De un hermano muerto para su hermana viva (Médium: Sra. Schmidt)
Hermana mía, tú no sueles evocarme; esto no me impide venir a verte todos los días. Conozco tus aflicciones; tu vida es penosa –bien lo sé–, pero es necesario enfrentar el destino, que no siempre es alegre. Sin embargo, algunas veces hay un alivio en las penas; por ejemplo, aquel que hace el bien a costa de su propia felicidad puede, por sí mismo y por los otros, desviar el rigor de muchas pruebas.
En este mundo es raro ver que se haga el bien con esa abnegación; sin duda es difícil, pero no imposible, y los que tienen esa sublime virtud son verdaderamente los elegidos del Señor. Si nos diéramos cuenta de esa pobre peregrinación en la Tierra, comprenderíamos esto. Pero no es así: los hombres se apegan a los bienes materiales como si debiesen permanecer siempre en su exilio. No obstante, el sentido común y la más simple lógica demuestran todos los días que aquí somos sólo aves de paso, y que aquellos que tienen menos plumas en sus alas son los que llegan más rápido.
Buena hermana mía, ¿para qué le sirve al rico todo ese lujo, todo ese superfluo? Mañana él será despojado de todos esos vanos oropeles, para descender en la tumba, adonde no llevará nada. Es cierto que hizo un bonito viaje; nada le faltó, no sabía más qué desear y sorbió hasta el fin los deleites de la vida; en su delirio, también es cierto que algunas veces arrojó riendo una limosna a las manos de su hermano; pero, para esto, ¿retiró un pedazo de su boca? No, porque no se privó de un solo placer, de una única fantasía. Sin embargo, ese mismo hermano es un hijo de Dios, nuestro Padre en común, a que todo pertenece. Hermana mía, ¿comprendes que un buen padre no ha de desheredar a uno de sus hijos para enriquecer al otro? He aquí por qué ha de recompensar al que se privó de su parte en esta vida.

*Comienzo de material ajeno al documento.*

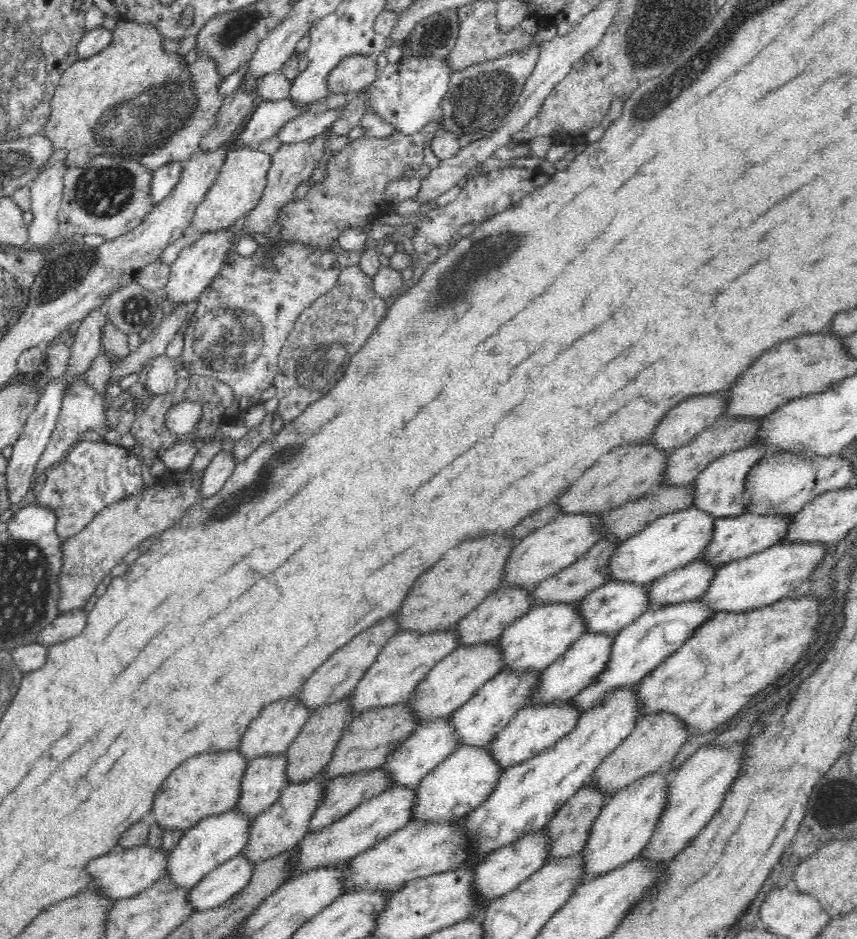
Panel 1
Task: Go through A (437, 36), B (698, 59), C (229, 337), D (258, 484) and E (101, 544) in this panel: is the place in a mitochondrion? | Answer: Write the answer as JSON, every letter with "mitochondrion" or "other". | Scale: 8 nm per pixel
{"A":"mitochondrion","B":"mitochondrion","C":"mitochondrion","D":"mitochondrion","E":"other"}

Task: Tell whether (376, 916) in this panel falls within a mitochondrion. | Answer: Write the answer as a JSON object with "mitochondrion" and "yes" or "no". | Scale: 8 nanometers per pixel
{"mitochondrion":"no"}

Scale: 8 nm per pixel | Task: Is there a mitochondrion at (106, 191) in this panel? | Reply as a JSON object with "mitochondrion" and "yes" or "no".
{"mitochondrion":"yes"}

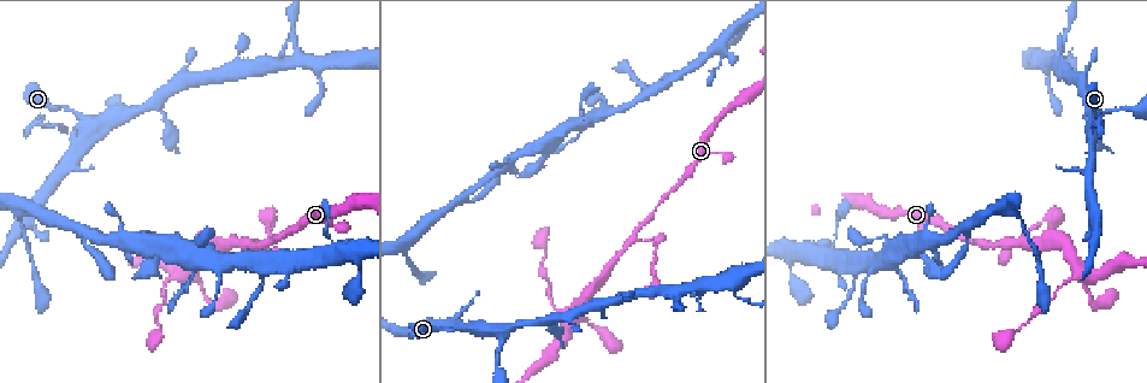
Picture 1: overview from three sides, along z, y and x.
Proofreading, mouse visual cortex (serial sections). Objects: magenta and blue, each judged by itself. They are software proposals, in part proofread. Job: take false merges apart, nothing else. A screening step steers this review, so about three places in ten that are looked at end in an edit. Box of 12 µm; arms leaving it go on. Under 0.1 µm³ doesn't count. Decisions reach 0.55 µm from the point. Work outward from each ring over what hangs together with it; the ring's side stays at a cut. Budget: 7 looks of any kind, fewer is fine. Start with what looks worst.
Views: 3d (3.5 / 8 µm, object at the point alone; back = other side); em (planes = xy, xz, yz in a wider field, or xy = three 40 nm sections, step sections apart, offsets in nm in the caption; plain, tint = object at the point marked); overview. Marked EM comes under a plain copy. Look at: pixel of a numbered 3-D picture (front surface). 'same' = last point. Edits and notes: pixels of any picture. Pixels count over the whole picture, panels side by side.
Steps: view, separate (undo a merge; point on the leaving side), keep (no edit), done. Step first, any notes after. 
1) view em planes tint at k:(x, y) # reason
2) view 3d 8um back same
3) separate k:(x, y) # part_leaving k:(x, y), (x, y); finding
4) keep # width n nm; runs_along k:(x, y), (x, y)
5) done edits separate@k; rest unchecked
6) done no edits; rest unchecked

view 3d 3.5um at 1:(1006, 244) # three arms meet

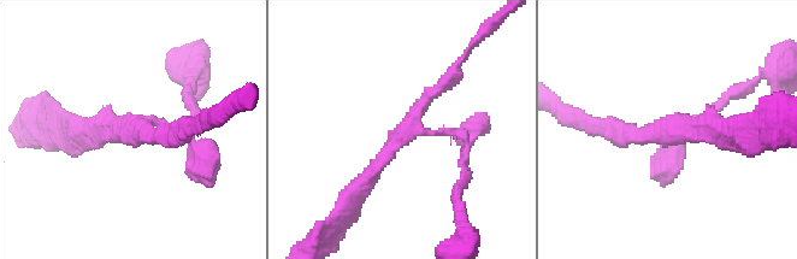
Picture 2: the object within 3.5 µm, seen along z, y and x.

Así pues, aquellos que se creen desheredados, abandonados y olvidados llegarán en breve a buen puerto, donde reinan la justicia y la felicidad. ¡Pero infelices de aquellos que hicieron mal uso de los bienes que nuestro Padre les confió! ¡Infeliz también el hombre dotado del don tan precioso de la inteligencia, si de la misma abusó! Créeme, Marie, cuando se tiene la certeza de Dios, no hay nada en la Tierra que se pueda envidiar, a no ser la gracia de practicar sus leyes.